The village of Skala. Source: Wikipedia
Found in the south-central part of the island, Chora is the capital of Patmos and a few kilometers south of Skala, the main port of Patmos. This traditional settlement was constructed during the 12th century around the impressive Monastery of Saint John the Theologian.
The settlement of Chora flourished between the 16th and 17th century. During that time, captain’s homes and beautiful mansions were built for the wealthy families of that era.
The village of Chora. Credit: Wikipedia
Swimming and sunbathing on Patmos
The beach at Kampos offers fantastic fish tavernas and sea sport facilities. This lovely bay is located on the northern side of the island.

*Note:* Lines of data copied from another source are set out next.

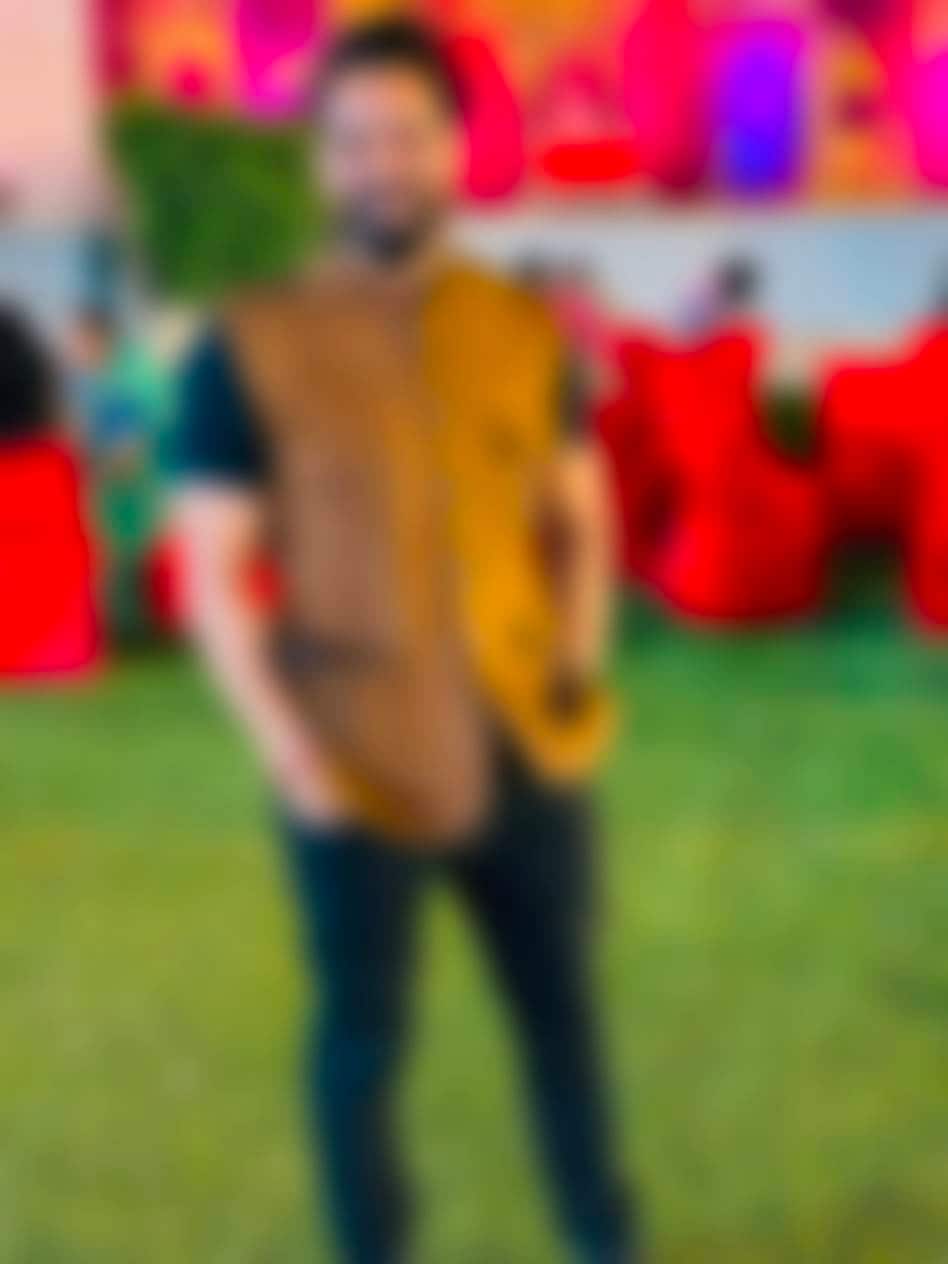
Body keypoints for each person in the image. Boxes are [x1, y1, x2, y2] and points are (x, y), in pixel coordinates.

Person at [174, 18, 637, 1263]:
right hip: (355, 757)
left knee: (565, 1023)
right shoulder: (253, 341)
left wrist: (578, 664)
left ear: (452, 147)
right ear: (322, 159)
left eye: (407, 135)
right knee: (362, 1048)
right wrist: (289, 753)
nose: (383, 162)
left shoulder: (523, 327)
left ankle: (607, 1239)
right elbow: (212, 572)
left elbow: (584, 516)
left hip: (524, 745)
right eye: (355, 140)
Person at [68, 305, 169, 641]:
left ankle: (132, 632)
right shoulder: (119, 375)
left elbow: (131, 447)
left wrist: (90, 473)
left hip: (132, 494)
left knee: (127, 567)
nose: (73, 351)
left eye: (78, 342)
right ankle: (134, 629)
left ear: (97, 338)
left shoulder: (124, 381)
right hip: (134, 493)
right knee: (127, 565)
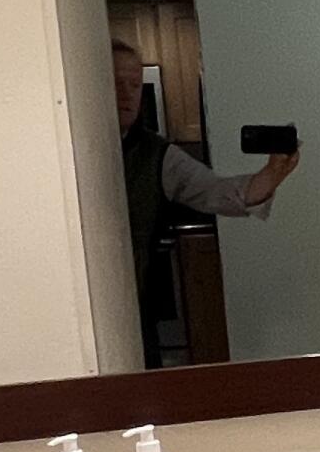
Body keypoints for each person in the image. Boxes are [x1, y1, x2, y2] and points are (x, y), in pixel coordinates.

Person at [112, 39, 300, 359]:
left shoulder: (158, 154)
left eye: (135, 84)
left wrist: (272, 173)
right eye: (117, 83)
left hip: (135, 309)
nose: (128, 94)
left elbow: (217, 192)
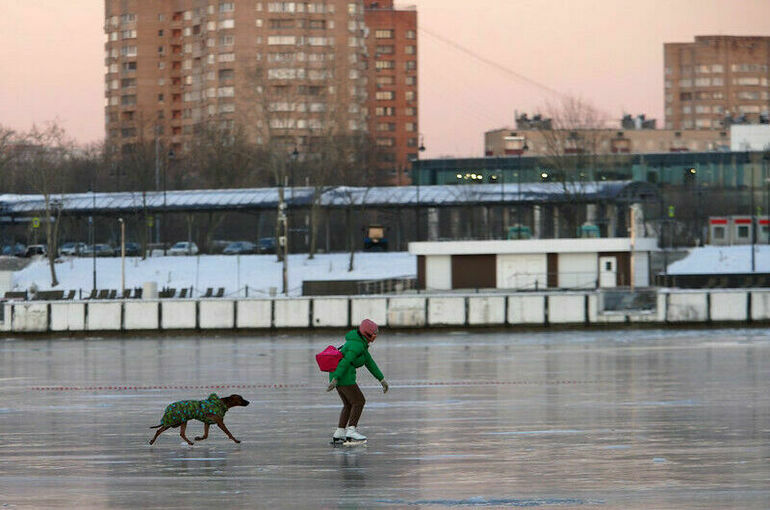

Kampos Beach. Credit: Patmos Municipality.
Psili Ammos Beach
The beach of Psili Ammos (the name means “fine sand”), is only accessible by boat. This picturesque cove has very soft, golden sand and clean waters, with many tamarisk trees providing shade.
Psili Ammos Beach. Credit: Patmos Municipality
Vagia Beach is a pebble beach surrounded by shade trees, offering a quiet and peaceful time for swimmers and sunbathers. It is said to have the coldest waters on Patmos, and is located 11 km southeast of Skala.
Vagia Beach. Credit: Wikipedia
Lambi beach is covered with unusual, multi-colored pebbles. The name Lambi means shining, which was given because of the sun that reflects against the beautiful stones and the crystal waters of the bay.
Lambi Beach. Credit: Patmos Municipality.
The small, mainly uninhabited islets of Arkoi are also definitely worth visiting. Catch a boat from the settlement of Skala, and make sure you visit Marathi for delicious fresh fish and crystal-clear waters.